Tous droits réservés, 20 mars 2008

LA DÉSINVOLTE

Sabrina Bardot

Elle sort du bus et reprend sa démarche alerte et légère, elle vole à chaque pas. Les mèches de ses cheveux tourbillonnent autour de son visage, entraînées par une brise assez vigoureuse mais chaude qui frappe la ville depuis la veille. La boulangère la reconnaît, lui fait signe de la main. Elle répond d’un sourire en lui rendant son salut. La boulangère se dit que celle-là au moins, elle ne fait pas sa mijaurée, pas comme tous les autres qui passent devant sa vitrine avant d’aller bosser. Toujours guillerette, toujours le petit mot qui va bien. Un peu trop maquillée peut-être. Mais bon, faut bien que jeunesse se passe. Elle est bien jolie cette petite-là. Sa jupe flotte autour de ses jambes, la jeune femme emboîte le pas à tous les lycéens qui rejoignent comme elle l’établissement scolaire où ils suivront un cours, où elle fera un cours. Aujourd’hui, il est question de Valéry Larbaud, Beauté, mon beau souci, une histoire d’amour frivole d’un jeune homme pour sa belle-fille… Frivole. C’est le mot qui vient à l’esprit du proviseur quand il voit la jeune prof de français traverser la cour de sa silhouette élancée, avec son chemisier léger sous sa petite veste de daim. Tout son fric doit passer dans les frusques à celle-là. Elle s’entendrait bien avec ma femme. Elle est pourtant agrégée de Lettres, cultivée, instruite… Pourquoi diantre semble-t-elle agir comme toutes les évaporées qui 5

n’ont pas plus qu’un bac moins deux ? Un parent d’élève s’est plaint : son fils est tombé fou amoureux. Mais la tenue de la jeune enseignante est toujours correcte. Que peut-on ? Elle est jolie, bien mise, souriante et sait faire preuve d’humour. Le proviseur soupçonne tous les garçons de la classe d’être dans le même état : aux aguets.

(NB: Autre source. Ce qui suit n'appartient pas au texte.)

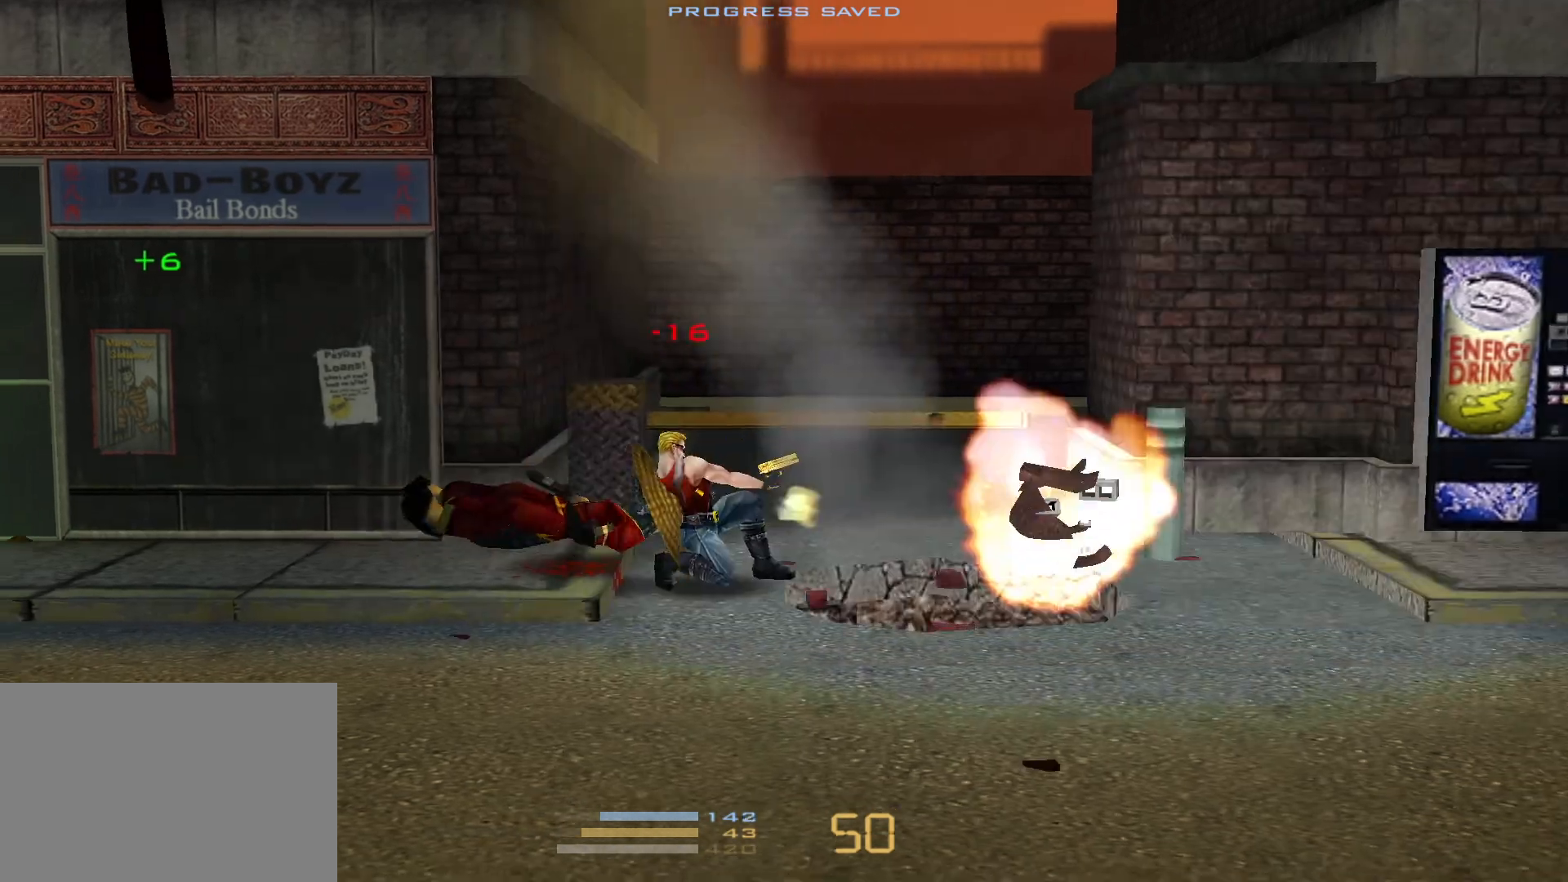
{"keys": ["left", "pipebomb"], "events": [[17, "3", "up"], [100, "1", "up"], [100, "left", "down"], [100, "shoot", "up"], [150, "down", "up"], [383, "pipebomb", "down"]]}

Quand allait-elle se relever un peu, cette petite jupe de crêpe fine, qu’on voit un peu la cuisse légère de la prof de français qui évoque à l’instant l’essence même du fantasme : l’interdit et l’impossible. Une fois réalisé, il n’y a plus de fantasme ! Et tous les garçons de la classe hochent la tête, résignés. Parfois, le proviseur circule dans les couloirs, il la voit s’agiter, faire de grands mouvements amples. Elle lui semble à l’aise partout, passionnée par son sujet, mais il sait que d’autres prennent cette aisance naturelle pour de l’arrogance. Trop sûre d’elle. Trop dégagée. Dilettante aussi. C’est la conseillère principale d’éducation qui en parlait justement avec la proviseure adjointe : c’est une dilettante, cette femme-là. Elle ne vient pas à certaines réunions, esquisse à peine une excuse quand elle est en retard. Certains matins, elle surgit en cours bien après la sonnerie, les traits tirés, le teint blafard, les mains tremblantes. La gueule de bois ! Je vous dis qu’elle fait la fête même les soirs de la semaine. Une coureuse en plus. Souvent, on la voit boire un verre en terrasse avec un homme. Beau, charmant, l’air intellectuel, amoureux, romantique. Mais jamais le même. Une allumeuse. Elle badine, un point c’est tout. Au travail comme avec les hommes.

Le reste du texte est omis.